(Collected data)
☆ ☆ ☆ ☆ ☆ ☆ ☆
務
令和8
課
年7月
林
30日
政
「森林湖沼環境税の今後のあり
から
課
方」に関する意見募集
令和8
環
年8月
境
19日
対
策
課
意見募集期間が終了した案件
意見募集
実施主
☆ ☆ ☆ ☆ ☆ ☆ ☆
__INSTRUCTIONS FOR THE TASK__
Type the records out again. Match them exactly.

__RESPONSE AREA__
務
令和8
課
年7月
林
30日
政
「森林湖沼環境税の今後のあり
から
課
方」に関する意見募集
令和8
環
年8月
境
19日
対
策
課
意見募集期間が終了した案件
意見募集
実施主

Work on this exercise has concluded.